ICC Comments to the OECD Discussion Draft on Action 11: “Improving the Analysis of BEPS” (2015)
In the context of the G20 endorsed OECD/BEPS Action Plan, the International Chamber of Commerce (ICC) provided feedback on the OECD Discussion Draft on Action 11 centred on improving the analysis of BEPS.
Base Erosion and Profit Shifting (BEPS) refers to tax planning strategies that exploit gaps and mismatches in tax rules to make profits ‘disappear’ for tax purposes and/or to shift profits to locations where there is little or no real activity but the taxes are low. However, it is challenging to differentiate the real economic effects from those of BEPS behaviours based on the data currently available, which in turn, hampers taking effective decisions on the other items of the Action Plan.
In this context, in its comments, ICC welcomes an ongoing analysis of the magnitude of BEPS and the effects of measures taken, while at the same time pointing out that it would have been highly desirable if an appropriate analysis had been conducted of the magnitudes involved prior to the proposals being presented within the OECD/BEPS project.
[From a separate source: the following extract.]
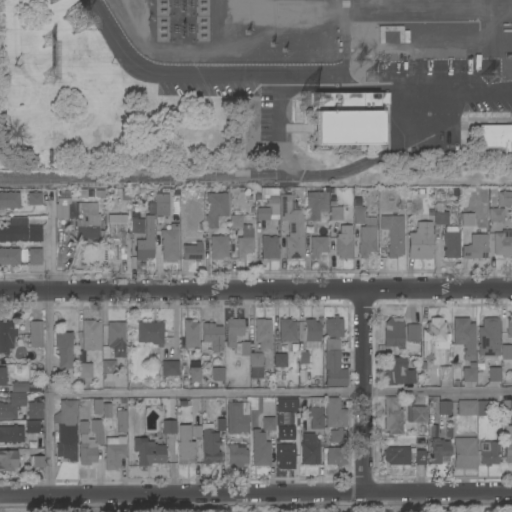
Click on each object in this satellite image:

In the on-going effort to quantify BEPS, it is critical to analyse the effects of both profit shifting techniques and measures taken against it. For this to be accomplished, analysis would have to be undertaken counterfactually i.e. what results can be attributed solely to BEPS? Within this context, ICC believes that the indicators included in the draft, such as the concentration of Foreign Direct Investment, fail to separate the real effects from those of BEPS.
As the world business organization, ICC highlights that the examination of BEPS must not become overly burdensome for business. Moreover, ICC urges tax authorities to safeguard that business sensitive information remains confidential.